GHF’nin dağıtım süreci bu insanlıktan çıkarmayı daha da artırır. Kadınlar, çocuklar ve yaşlılar da dahil olmak üzere Filistinliler, sitelere ulaşmak için kilometrelerce yürümek zorundadır, sadece şiddet ve kaosla karşılaşmak için. Yerinden edilmiş bir anne olan Samah Hamdan, dökülmüş makarna toplamak için dokuz mil yürüdüğünü tarif ederek sürecin aşağılayıcılığını vurguladı. Karusel katılımcıları gibi, hayatta kalmak için performans sergilemeye zorlanan Gazzeliler, yiyecek kırıntıları için hayatlarını riske atan aşağılayıcı bir gösteriye zorlanır. BM insan hakları şefi Volker Türk, bu sistemi “vicdansız” olarak nitelendirdi ve sivilleri tehlikeye atarak uluslararası hukuku ihlal ettiğini vurguladı.
Logan’ın Kaçışı’nda Karusel, sadece bir nüfus kontrol aracı değil, aynı zamanda rejimin yaşam ve ölüm üzerinde karar verme gücünün bir sembolüdür. GHF de bir güç aracı olarak hizmet eder, İsrail ve ABD destekçilerinin Gazze’nin insani manzarasını yeniden şekillendirmesine olanak tanır. UNRWA ve Dünya Gıda Programı gibi köklü yardım kuruluşlarını kenara iterek, GHF on yılların insani altyapısını baltalar ve yerine politikleşmiş, militarize bir model getirir. Bu, distopik rejimin bireysel özerkliği silmesini ve tek, kontrollü bir sisteme itaati zorlamasını yansıtır.
GHF’nin liderliği, Trump’ın danışmanı ve evanjelik ile İsrail yanlısı ajandalarla bağlantılı olan Rahip Johnnie Moore gibi figürleri içerir ve bu, siyasi hizasını güçlendirir.
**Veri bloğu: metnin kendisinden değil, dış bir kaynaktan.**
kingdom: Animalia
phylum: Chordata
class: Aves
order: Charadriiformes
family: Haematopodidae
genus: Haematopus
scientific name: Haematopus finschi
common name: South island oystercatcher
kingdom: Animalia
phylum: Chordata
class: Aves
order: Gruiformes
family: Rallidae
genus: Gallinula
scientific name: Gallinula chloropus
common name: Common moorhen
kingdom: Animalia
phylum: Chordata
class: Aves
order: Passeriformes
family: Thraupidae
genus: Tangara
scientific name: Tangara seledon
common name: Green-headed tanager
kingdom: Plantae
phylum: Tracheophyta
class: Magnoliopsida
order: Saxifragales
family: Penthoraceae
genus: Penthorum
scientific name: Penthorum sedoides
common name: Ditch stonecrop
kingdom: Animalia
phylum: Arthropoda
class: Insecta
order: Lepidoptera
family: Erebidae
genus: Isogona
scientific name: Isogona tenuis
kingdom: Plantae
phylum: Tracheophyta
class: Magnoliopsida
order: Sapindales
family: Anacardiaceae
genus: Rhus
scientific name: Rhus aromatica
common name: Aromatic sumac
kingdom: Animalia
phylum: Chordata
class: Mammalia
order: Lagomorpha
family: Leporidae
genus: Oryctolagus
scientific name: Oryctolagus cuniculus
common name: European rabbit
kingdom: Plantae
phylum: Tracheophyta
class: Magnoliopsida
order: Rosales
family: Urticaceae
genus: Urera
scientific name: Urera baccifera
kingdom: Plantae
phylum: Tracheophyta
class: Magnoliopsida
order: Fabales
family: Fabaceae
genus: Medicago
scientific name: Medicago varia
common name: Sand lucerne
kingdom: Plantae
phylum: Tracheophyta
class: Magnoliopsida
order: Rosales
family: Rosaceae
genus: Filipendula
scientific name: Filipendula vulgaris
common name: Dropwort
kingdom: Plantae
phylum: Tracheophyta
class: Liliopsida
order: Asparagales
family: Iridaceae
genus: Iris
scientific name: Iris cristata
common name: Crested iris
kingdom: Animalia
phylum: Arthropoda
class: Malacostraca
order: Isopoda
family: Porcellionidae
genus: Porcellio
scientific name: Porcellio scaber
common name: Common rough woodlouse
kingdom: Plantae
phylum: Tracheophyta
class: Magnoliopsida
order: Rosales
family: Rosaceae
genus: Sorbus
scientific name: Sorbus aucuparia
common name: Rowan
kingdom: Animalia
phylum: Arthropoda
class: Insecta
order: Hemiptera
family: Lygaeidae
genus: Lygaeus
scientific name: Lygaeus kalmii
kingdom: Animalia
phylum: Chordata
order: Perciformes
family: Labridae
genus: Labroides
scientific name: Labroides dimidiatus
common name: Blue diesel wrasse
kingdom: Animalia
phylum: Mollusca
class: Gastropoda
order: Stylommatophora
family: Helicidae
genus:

Jake Wood’un tarafsızlık konusundaki endişeleri nedeniyle istifa etmesinin ardından Moore’un atanması, Logan’ın Kaçışı’nın rejiminin ideolojik temellerine benzer şekilde açık bir politikleşmeye geçişi işaret eder. GHF’nin opak finansmanı ve şeffaflık eksikliği, gerçeğin kontrolü sürdürmek için gizlendiği distopik şehrin gizli entrikalarını daha da yansıtır.
Gazze İnsani Yardım Vakfı, Logan’ın Kaçışı’ndaki Karusel gibi, iyilik kisvesi altında bir öldürme makinesidir ancak kontrol ve şiddette kök salmıştır. Militarize yardım dağıtım sistemi, Filistinlileri ölümcül bir ritüele zorlar; hayatta kalma vaadi, ölüm riskiyle gölgelenir. Alıcıları insanlıktan çıkararak, kontrolü merkezileştirerek ve siyasi hedeflere hizmet ederek, GHF insani yardımı distopik bir gösteriye dönüştürür ve savunduğunu iddia ettiği ilkeleri baltalar. 170’ten fazla STK ve BM’nin yıkılmasını talep ederken, Karusel’e yapılan analoji, haysiyet, tarafsızlık ve yaşamı önceliklendiren gerçek insani sistemlerin restorasyonunun aciliyetini vurgular. Logan’ın Kaçışı’nın kahramanları baskıcı sistemlerinden kaçmaya çalıştığı gibi, Gazze halkı da bu distopik öldürme makinesinin tehlikelerinden arınmış bir hayatta kalma yolunu hak eder.